Wees nieuwsgierig, kijk met een open blik, en voel je vrij om er je eigen verhaal bij te verzinnen.
Cissy Gressmann

We eindigen bij een bord dat de vaste collectie beschrijft als ‘een afspiegeling van de cultuur van de Groningers uit stad en ommeland, en hun liefde voor verzamelen’. “Dat is ook wat we hebben gezien. Een mooie representatie, toch? Alleen, is het nog actueel is een interessante vraag? Maar geschiedenis is altijd actueel. Is de geschiedenis compleet?
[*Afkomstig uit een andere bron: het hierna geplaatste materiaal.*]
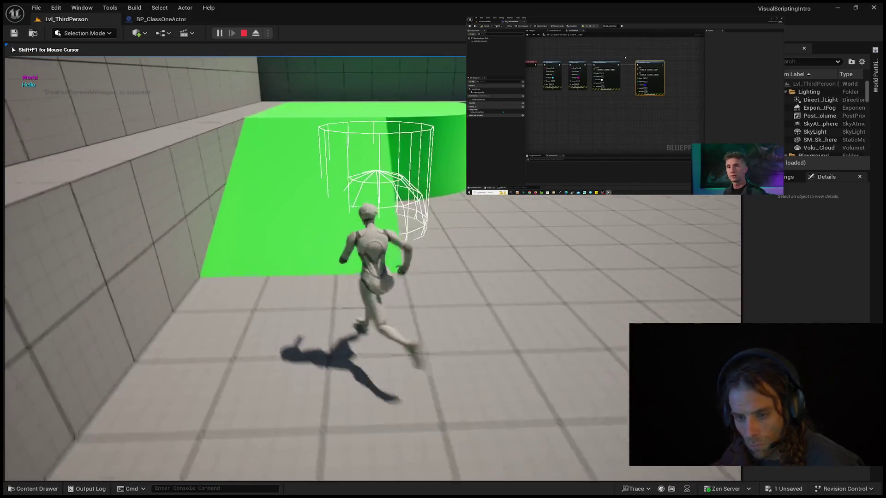
{"action": "key", "text": "w"}
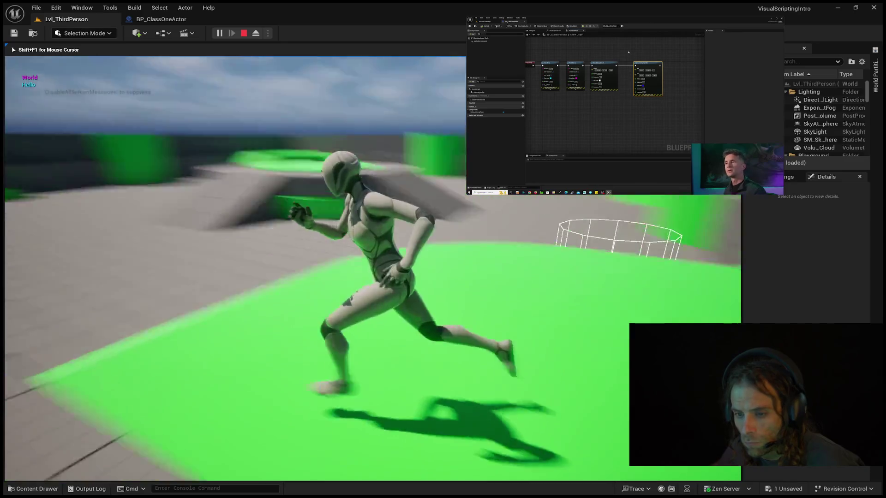
{"action": "key", "text": "space"}
{"action": "key", "text": "w"}
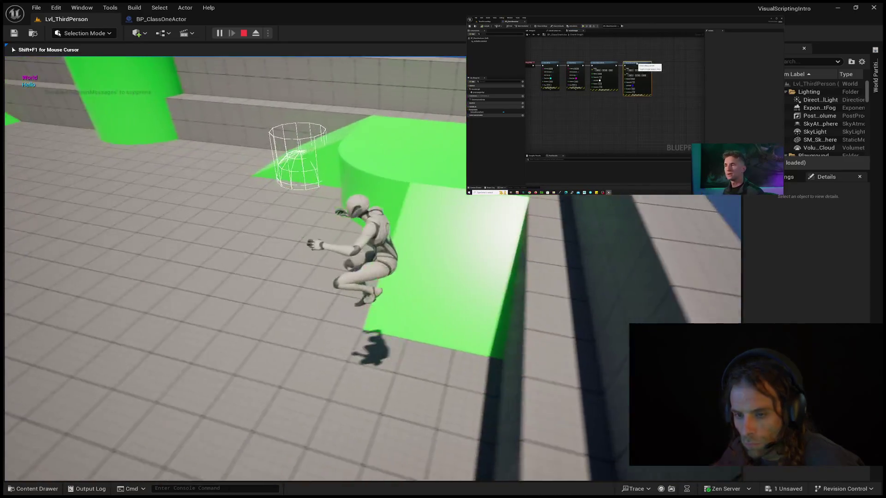
{"action": "key", "text": "Escape"}
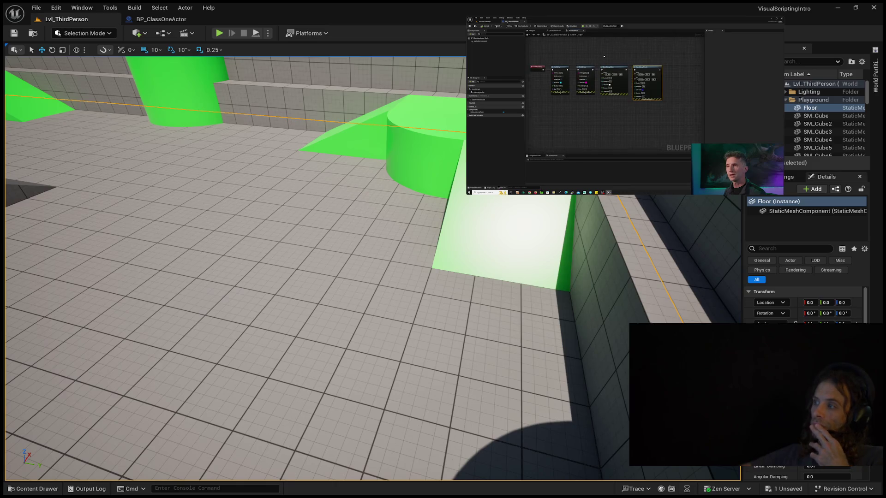
{"action": "left_click", "coordinate": [147, 20]}
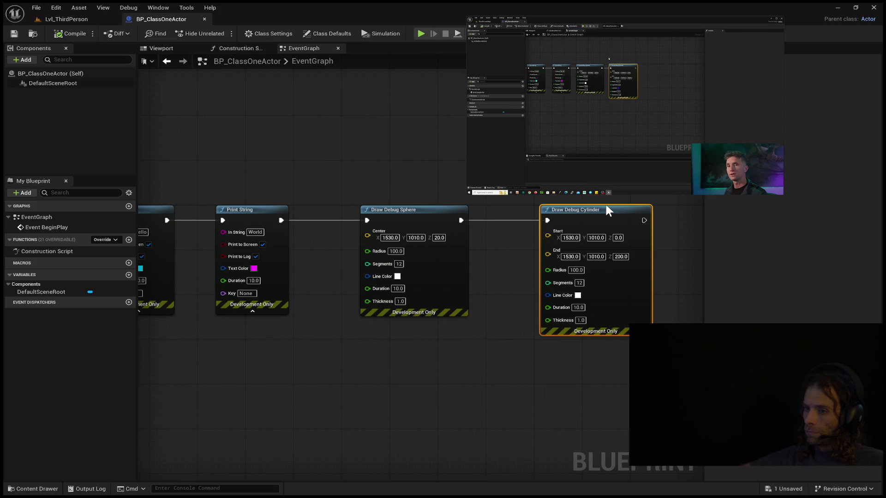
Line up the Hello and World Print Strings, Draw Debug Sphere and Cylinder right after Event BeginPlay.
{"action": "mouse_move", "coordinate": [594, 209]}
{"action": "left_mouse_down"}
{"action": "mouse_move", "coordinate": [531, 203]}
{"action": "mouse_move", "coordinate": [542, 215]}
{"action": "left_mouse_up"}
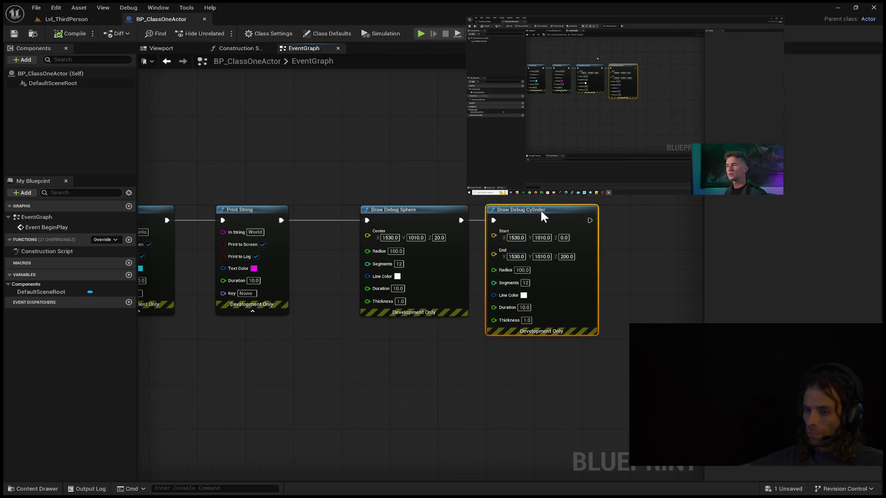
{"action": "left_click_drag", "start_coordinate": [384, 208], "coordinate": [331, 207]}
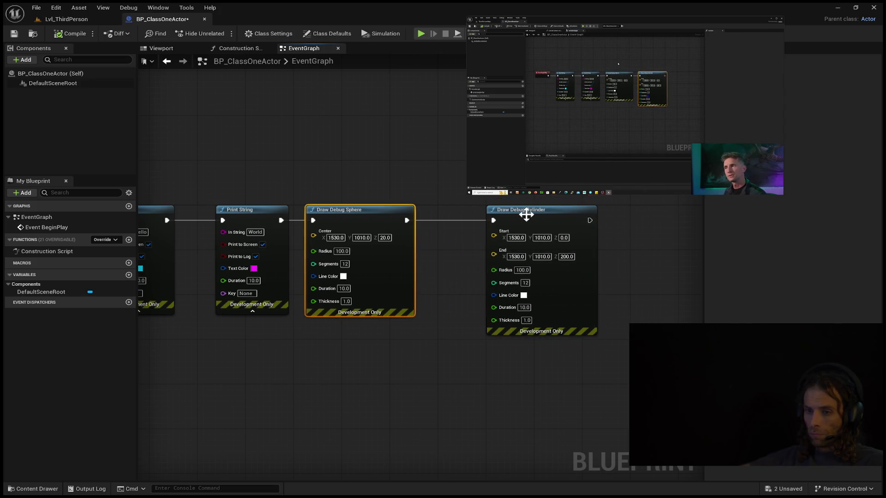
{"action": "left_click_drag", "start_coordinate": [525, 214], "coordinate": [466, 215]}
{"action": "mouse_move", "coordinate": [211, 207]}
{"action": "left_mouse_down"}
{"action": "mouse_move", "coordinate": [352, 172]}
{"action": "mouse_move", "coordinate": [406, 184]}
{"action": "left_mouse_up"}
{"action": "left_click_drag", "start_coordinate": [312, 213], "coordinate": [288, 213]}
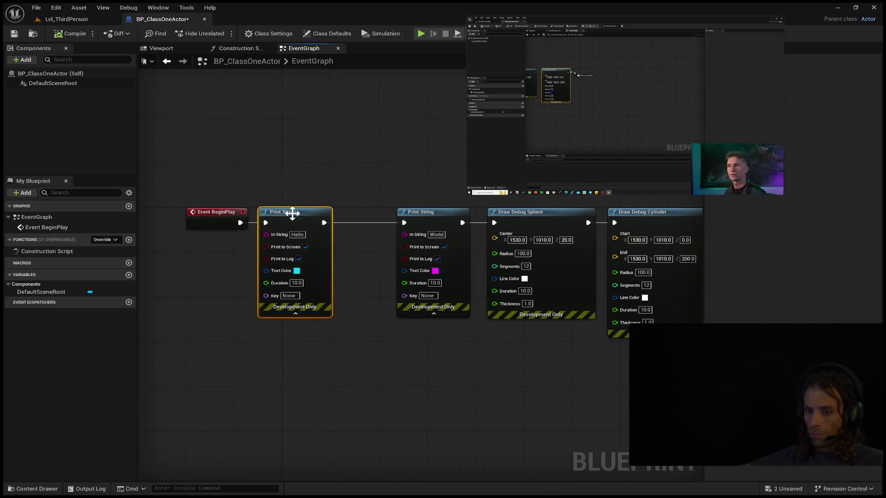
{"action": "left_click_drag", "start_coordinate": [435, 213], "coordinate": [382, 213]}
{"action": "mouse_move", "coordinate": [576, 212]}
{"action": "left_mouse_down"}
{"action": "mouse_move", "coordinate": [513, 212]}
{"action": "mouse_move", "coordinate": [523, 216]}
{"action": "left_mouse_up"}
{"action": "left_click_drag", "start_coordinate": [623, 213], "coordinate": [579, 215]}
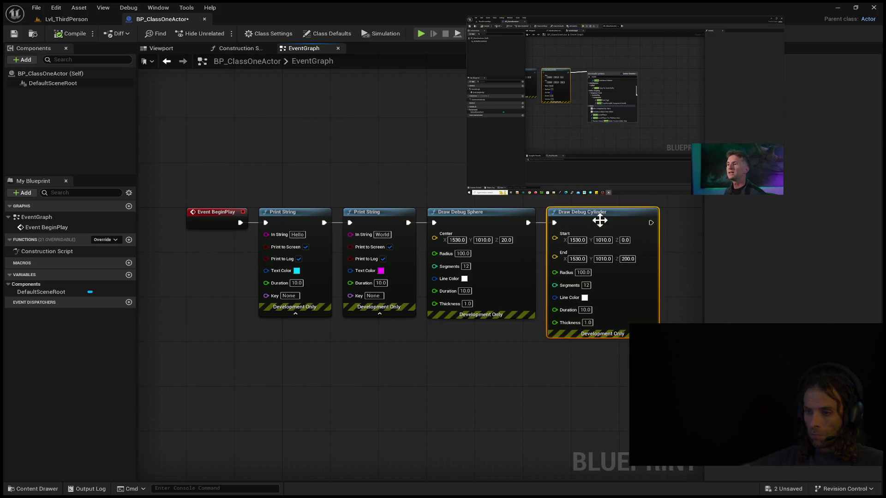
{"action": "mouse_move", "coordinate": [682, 225]}
{"action": "left_mouse_down"}
{"action": "mouse_move", "coordinate": [716, 225]}
{"action": "mouse_move", "coordinate": [476, 214]}
{"action": "mouse_move", "coordinate": [591, 215]}
{"action": "left_mouse_up"}
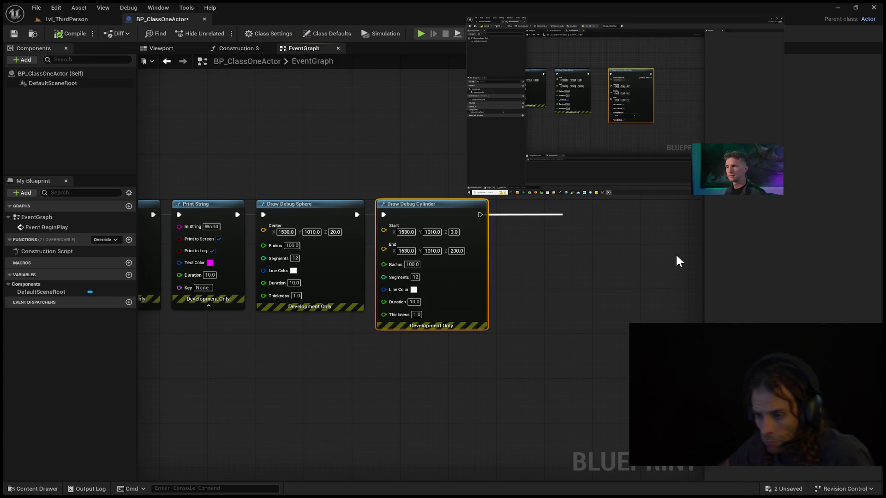
Add a Spawn System at Location node after Draw Debug Cylinder and move it beside the chain.
{"action": "left_click", "coordinate": [661, 275]}
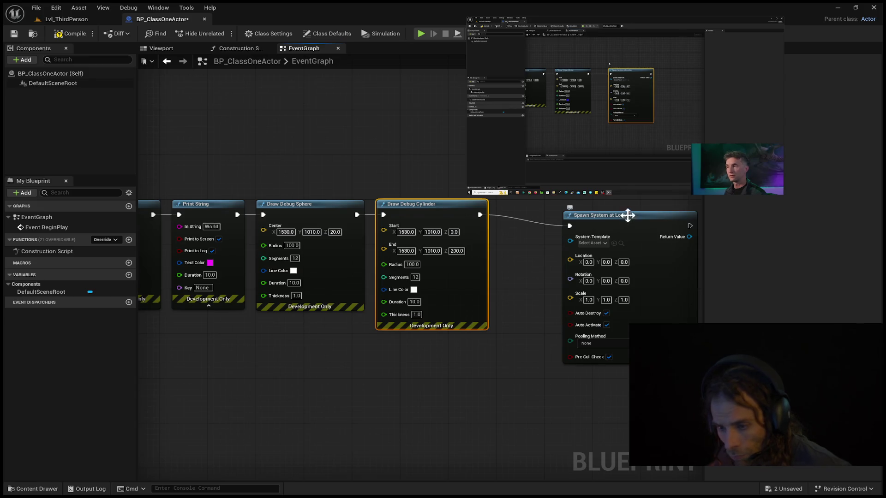
{"action": "left_click_drag", "start_coordinate": [627, 212], "coordinate": [578, 204]}
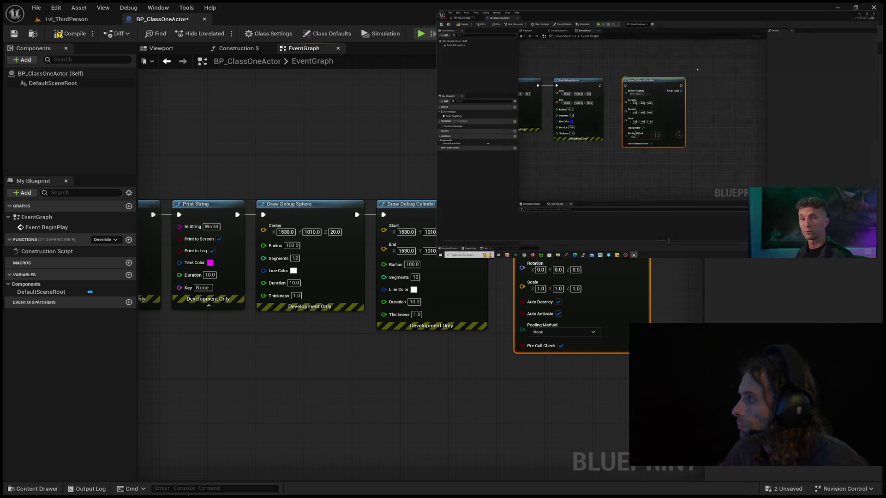
Check the reference video, then place a Spawn Emitter at Location node after Draw Debug Cylinder.
{"action": "left_click", "coordinate": [635, 134]}
{"action": "left_click", "coordinate": [635, 134]}
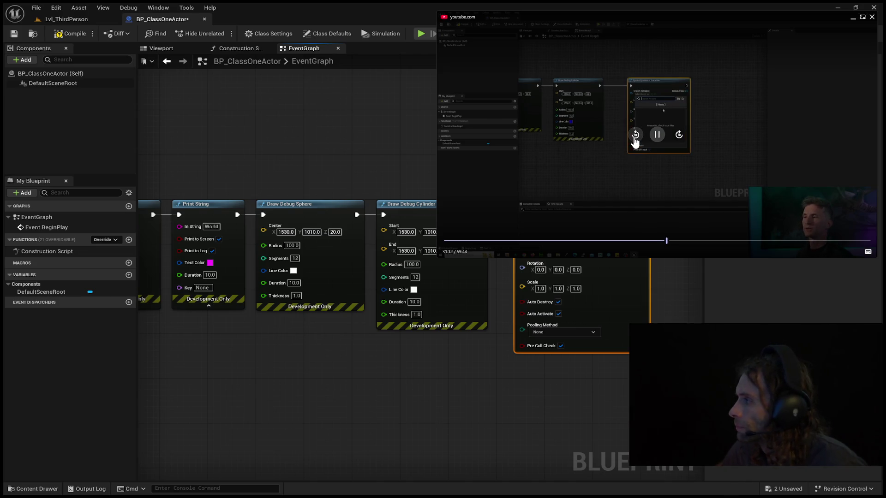
{"action": "left_click", "coordinate": [635, 134]}
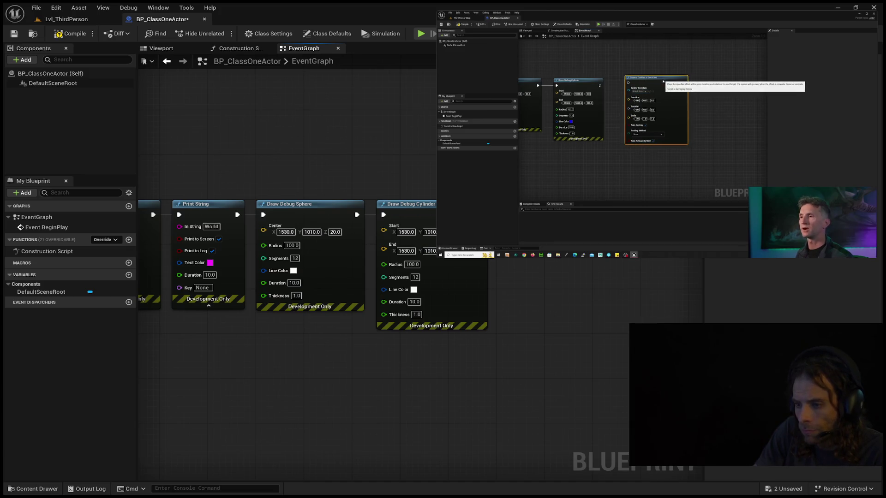
{"action": "key", "text": "Return"}
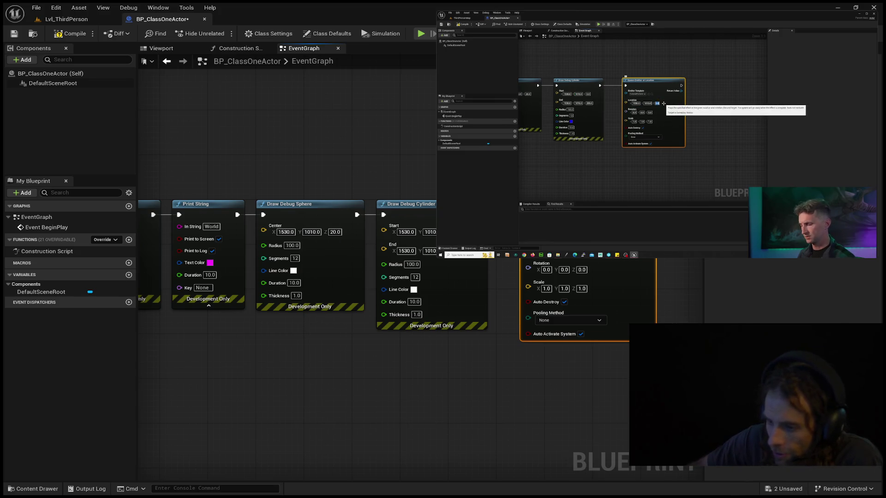
{"action": "key", "text": "Tab"}
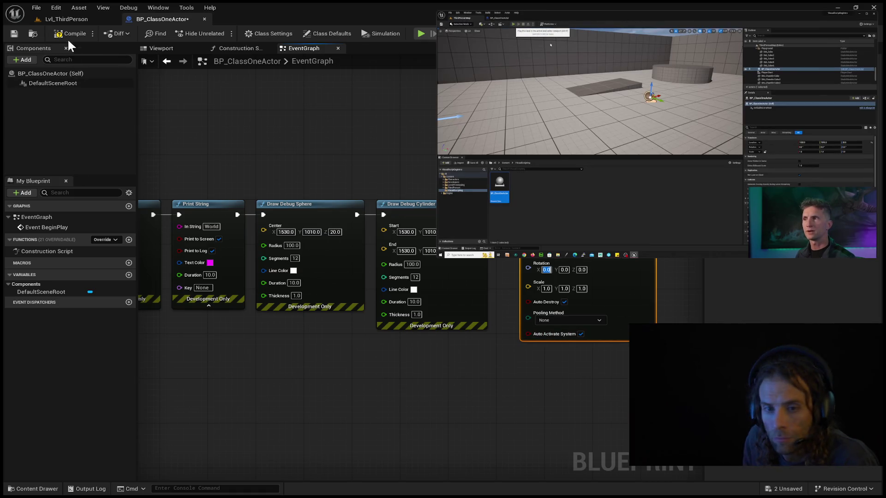
Play Lvl_ThirdPerson and walk forward to watch the fire spawn by the debug cylinder.
{"action": "left_click", "coordinate": [57, 21]}
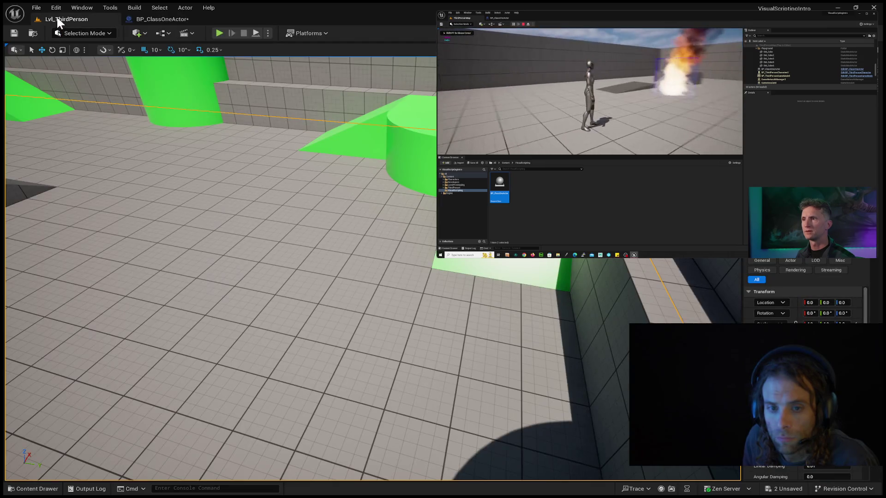
{"action": "mouse_move", "coordinate": [216, 258]}
{"action": "left_mouse_down"}
{"action": "mouse_move", "coordinate": [217, 222]}
{"action": "mouse_move", "coordinate": [226, 258]}
{"action": "mouse_move", "coordinate": [210, 53]}
{"action": "left_mouse_up"}
{"action": "left_click", "coordinate": [219, 33]}
{"action": "left_click", "coordinate": [220, 139]}
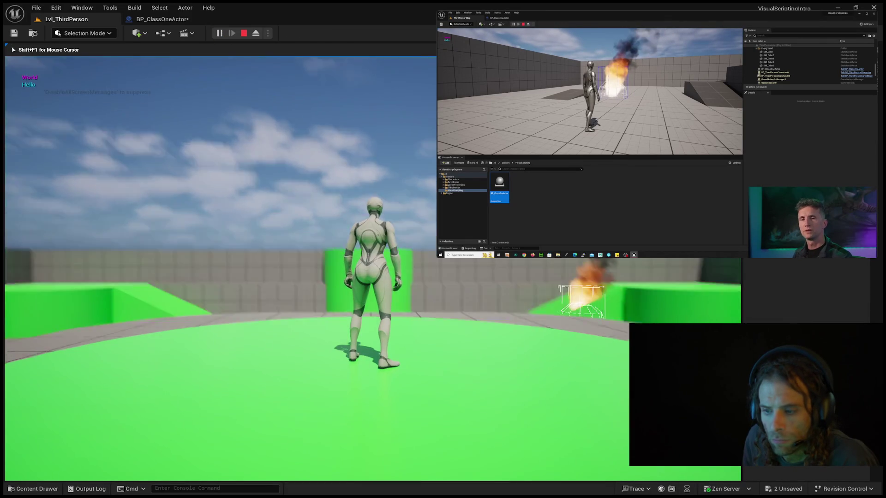
{"action": "key", "text": "w"}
Dat weet je ook nooit, want ik weet niet of wat mijn buren mij vertellen ook honderd procent waarheidsgetrouw is. Volgens mij weet je als mens heel veel, maar je kan je eigen geheugen niet eens vertrouwen. Dus, waar houdt het op? Waar trek je de grens? Wat zal er in de toekomst hangen: hoe zou je het over veertig jaar inrichten?”

Wees nieuwsgierig, kijk met een open blik en voel je vrij om er je eigen verhaal bij te verzinnen, geeft ze als advies. "Als je vanuit maatschappelijke context wilt observeren, probeer dan verder te kijken dan je eigen perspectief. Daarvoor moet je weten wat jouw bubbel is. Bij een museumbezoek stap je een nieuwe wereld in, waar je je eigen perspectieven kan toetsen aan het werk van een ander. Zelfs kunst waarvan je denkt dat het niets met jou te maken heeft, kan ineens heel dichtbij komen. Als je observeert vanuit je hart, vind je altijd iets dat raakt.”